Cross-lingual age estimation: distinguishing child speech from adult speech
Heike Pauli
KU Leuven
Lukas Latacz
SAY IT Labs
Hugo Van hamme
Department of Electrical Engineering (ESAT), KU Leuven
For many applications, it would be advantageous to know which data is from children and which isn’t. Recently, Burkhardt et al. (2023) showed how to predict age and gender with models based on wav2vec 2.0. In preliminary experiments, we observed poor performance on child speech data, which might be caused by the small amount of child speech in their training data. Furthermore, the wav2vec 2.0 model is a heavy model with a lot of computational requirements.
We present an age classification model, built on top of speaker embeddings. Our best performing binary classification head, that can classify instances as either ‘child’ or ‘adult’, is a four-layer artificial neural network.

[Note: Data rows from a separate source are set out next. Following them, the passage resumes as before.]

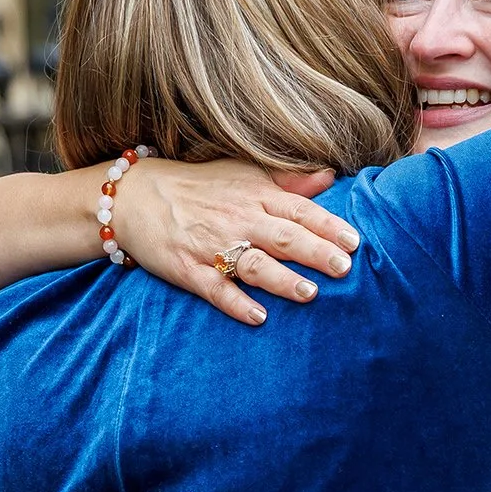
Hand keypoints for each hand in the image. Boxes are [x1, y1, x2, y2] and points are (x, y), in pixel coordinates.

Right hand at [114, 160, 361, 324]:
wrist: (136, 196)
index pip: (298, 211)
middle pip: (282, 237)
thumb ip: (287, 181)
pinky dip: (236, 303)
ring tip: (309, 294)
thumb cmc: (200, 187)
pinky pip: (214, 289)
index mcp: (255, 196)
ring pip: (252, 264)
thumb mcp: (243, 174)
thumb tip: (329, 177)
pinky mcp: (188, 269)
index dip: (328, 225)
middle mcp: (238, 220)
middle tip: (344, 269)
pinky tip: (258, 317)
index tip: (354, 242)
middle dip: (314, 252)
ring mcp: (211, 246)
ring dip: (281, 280)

As inputs to this classifier, we used 512-dimensional TDNN-based X-vectors, generated with pyannote.audio (Bredin et al., 2019). Our assumption is that these speaker embeddings might be able to capture the speaker’s characteristics across languages. To validate this assumption, we have trained our model on Dutch speech data and tested it on English speech data.
In our experiments, we used Flemish adult speech data from the CGN corpus (Oostdijk, 2000) and Flemish child speech data from the CHOREC corpus (Cleuren et al., 2009) as training data. Speakers were labelled as children if they were 12 years old or younger. The models were tested on Flemish speech data from the JASMIN-CGN corpus (Cucchiarini et al., 2008), which contains speech from children, non-natives and elderly people. The best performing model reached an F1 score of 0.87 and an accuracy of 90%. As expected, the majority of errors were caused by misclassifying speakers around the threshold age (i.e. around 12 years old). There were more adults being classified as children than vice versa.

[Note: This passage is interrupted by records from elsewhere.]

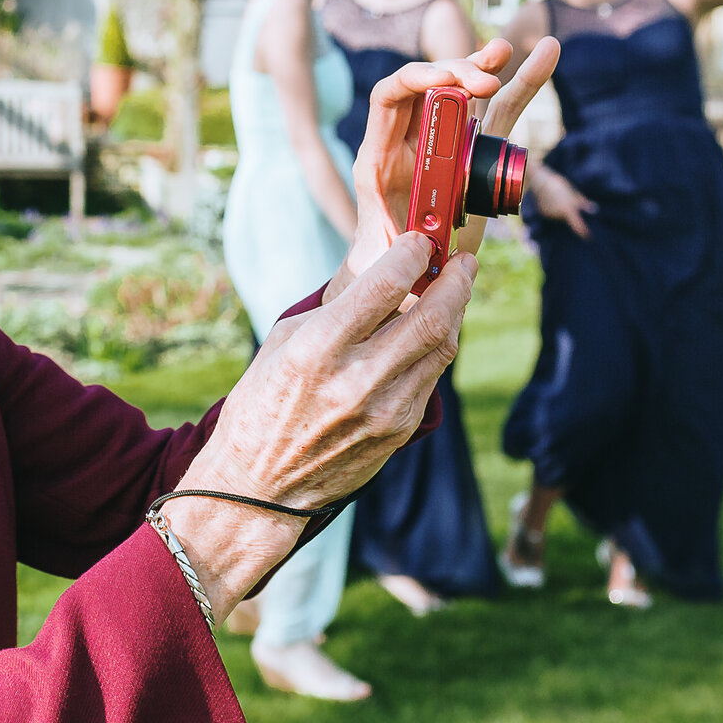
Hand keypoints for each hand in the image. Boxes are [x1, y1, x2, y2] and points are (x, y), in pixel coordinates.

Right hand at [168, 232, 472, 617]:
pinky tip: (432, 331)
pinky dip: (437, 347)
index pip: (383, 287)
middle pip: (430, 318)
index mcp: (316, 349)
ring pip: (441, 347)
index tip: (421, 238)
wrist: (261, 485)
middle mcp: (355, 380)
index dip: (412, 254)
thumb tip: (382, 267)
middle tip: (461, 260)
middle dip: (455, 280)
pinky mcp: (400, 431)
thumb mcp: (284, 340)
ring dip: (455, 311)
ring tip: (455, 288)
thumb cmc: (264, 402)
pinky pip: (431, 377)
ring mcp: (384, 411)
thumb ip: (337, 307)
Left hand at [331, 37, 559, 295]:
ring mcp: (444, 145)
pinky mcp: (475, 155)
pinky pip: (497, 115)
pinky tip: (541, 56)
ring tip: (507, 48)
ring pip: (465, 95)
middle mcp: (410, 142)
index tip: (447, 80)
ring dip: (484, 67)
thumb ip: (403, 252)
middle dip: (456, 73)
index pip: (389, 97)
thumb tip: (423, 246)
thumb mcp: (387, 260)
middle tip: (486, 80)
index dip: (415, 79)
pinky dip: (518, 86)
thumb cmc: (385, 270)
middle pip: (428, 87)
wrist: (398, 281)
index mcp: (378, 156)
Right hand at [529, 166, 595, 238]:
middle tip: (568, 206)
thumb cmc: (559, 185)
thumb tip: (594, 209)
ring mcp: (550, 215)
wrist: (540, 181)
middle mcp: (558, 215)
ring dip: (561, 214)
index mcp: (568, 210)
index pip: (577, 225)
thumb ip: (583, 202)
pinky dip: (553, 212)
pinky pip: (551, 215)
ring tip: (558, 201)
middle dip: (570, 217)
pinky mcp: (543, 213)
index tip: (588, 237)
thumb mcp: (573, 192)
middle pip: (568, 220)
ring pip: (559, 218)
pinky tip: (552, 202)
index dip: (583, 232)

Attempts were also made at building a multi-class classification model that predicts the classes ‘child’, ‘adult’ and ‘elderly’, as well as a regression model, that predicts the exact age. These models performed worse than the binary classifiers. For the multi-class classification model, this can be explained by a class imbalance for the ‘elderly’ class (older than 65 years). For testing in English, we used anonymised speech data collected from participants playing the Stutter Stars game, a video game for people who stutter. The speech data was randomly selected and manually annotated as either ‘child’ or ‘adult’. We balanced the test data by selecting a subset that contains a similar amount of adult and child speakers. Using our Dutch binary classifier, we obtained an F1 score of 0.83 and an accuracy of 79% on the English data. These results seem to confirm that our classifier has favourable cross-lingual performance to a certain extent.